The pact, announced jointly by Kerry and Karzai late on Saturday after two days of talks in the capital, Kabul, would keep some US forces in Afghanistan after the withdrawal of most foreign troops by the end of 2014.
The draft includes a US demand to retain legal jurisdiction over its troops who stay on in Afghanistan, which would give them immunity from Afghan law.
Karzai opposes that and said the question could not be decided by his government. Instead, a Loya Jirga, or an assembly of elders, leaders and other influential people, will consider the demand and decide whether to accept it.
The United States is insisting it cannot agree to a deal unless it is granted the right to try in the United States its citizens who break the law in Afghanistan.

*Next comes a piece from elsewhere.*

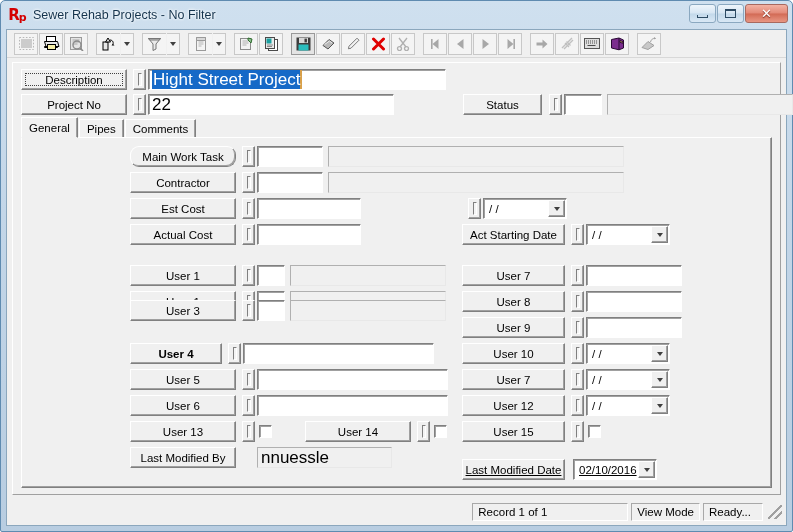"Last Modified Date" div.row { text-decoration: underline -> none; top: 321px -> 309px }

"We need to say that if the issue of jurisdiction cannot be resolved, then unfortunately there cannot be a bilateral security agreement," Kerry told a news conference.
U.S. officials said they wanted the pact finalized by the end of October and Kerry's visit was seen as a last-ditch effort to push it through before the deadline.

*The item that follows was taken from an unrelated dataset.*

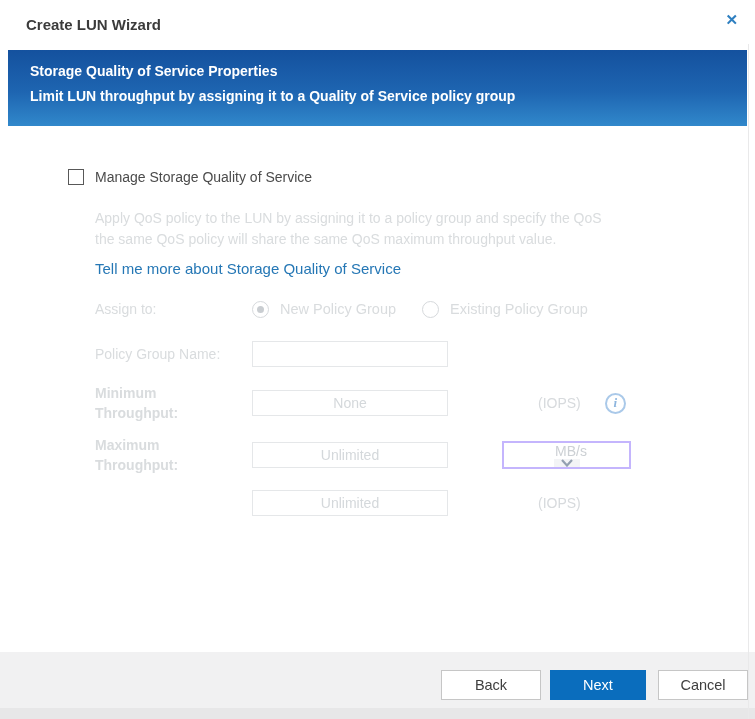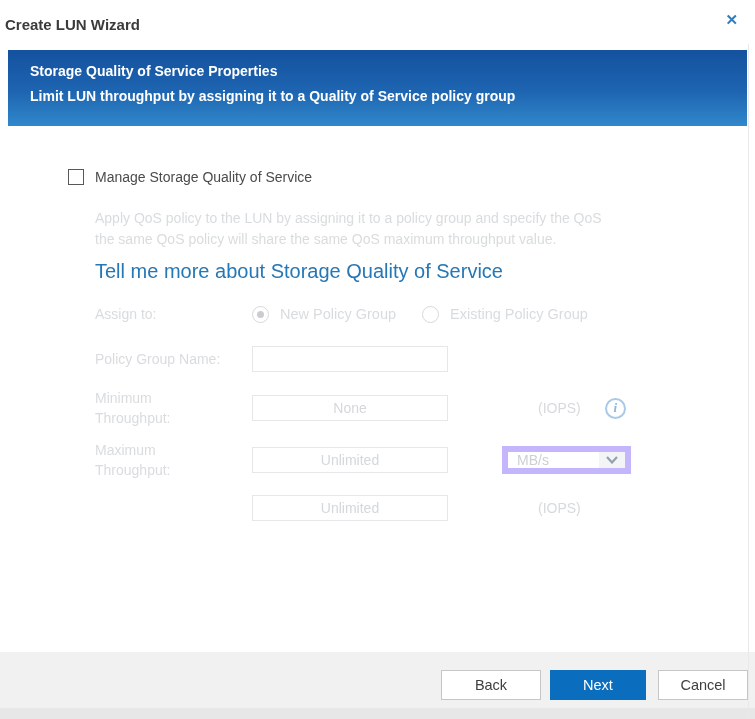"Create LUN Wizard" .dlg-title { left: 5px -> 26px }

A senior U.S. administration official said the sides had agreed on language in the draft deal that covers the issue of immunity and "that can be put to his Loya Jirga for their consideration".
Hundreds of people, and at times even more than 1,000, attend a Loya Jirga, which makes it difficult to predict how deliberations will unfold.

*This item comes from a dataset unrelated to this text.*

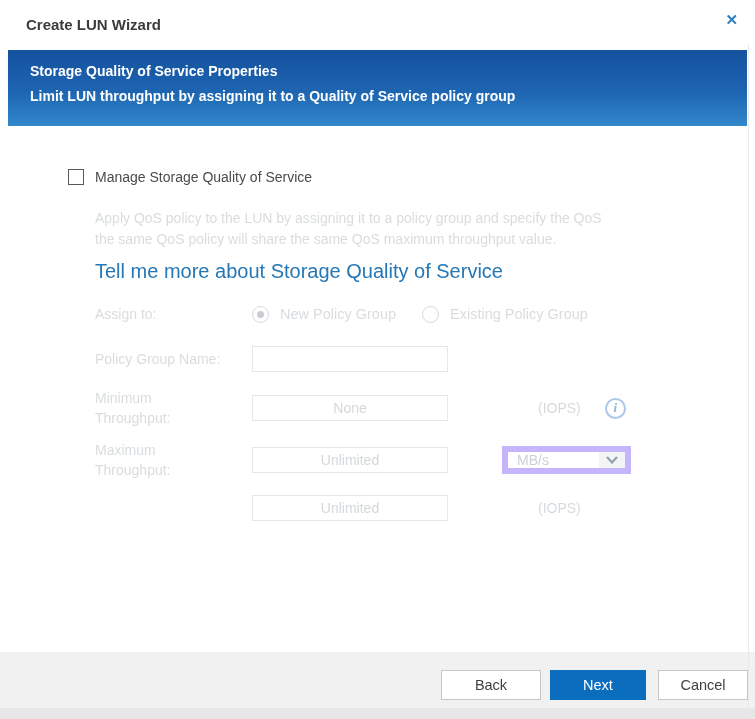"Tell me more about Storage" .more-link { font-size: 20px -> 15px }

However, in the past, they have voted in favor of keeping a U.S. presence in Afghanistan and Western diplomats are optimistic the assembly will pass the deal - as long Karzai remains in favor of it.
"The Loya Jirga here basically follows the advice of the president, and I think he will (agree to the pact)," said one senior diplomat.
Karzai said the assembly would be held within a month.
Karzai said the talks had focused on protecting Afghan sovereignty and that major differences had been resolved, including a U.S. request to run independent counter-terrorism missions on Afghan territory.
Such operations carried out by the United States have long infuriated the Afghan president, who had been demanding that the United States agrees to share intelligence instead.
ZERO OPTION?
Karzai said the recent U.S. snatching of a senior Pakistani Taliban commander on Afghan soil was an example of the kind of action that Afghanistan wanted to avoid.
"Our discussion today in particular has been focused on making sure that through the bilateral security agreement such violations are not repeated," he said.
On the U.S. demand to retain legal jurisdiction over its troops, Kerry said U.S. forces operated under the same standards wherever they were deployed.
"We are not singling out Afghanistan," he said.
The Afghan government rejected an initial U.S. proposal on immunity at the beginning of the year and it has been a sticking point ever since. The failure to reach a deal could prompt the United States to pull out all of its troops by the end of next year, an outcome known as the "zero option".
It was considered almost unthinkable a few months ago, but U.S. officials have since raised the possibility, with an implicit warning that Afghan security forces are not ready to fight the Taliban-led insurgency without their help.
The collapse of similar talks between the United States and Iraq in 2011 - partly over the issue of immunity - led to the United States completely ending its forces' mission there rather than maintaining a significant presence.
U.S. officials had said earlier that Kerry did not intend to close a deal on the Bilateral Security Agreement during the visit, but Washington is concerned that as campaigning intensifies for Afghanistan's April election, it will be harder to broker a deal.
The election is seen as the most crucial since the U.S.-led overthrow of the Taliban in 2001, which brought Karzai to power.
Security has been deteriorating recently, increasing worry about the country after Western forces leave.
Efforts to draw the Taliban into negotiations have come to nothing. The militants say they will fight on until all foreign forces leave and they dismiss Karzai as a U.S. "puppet".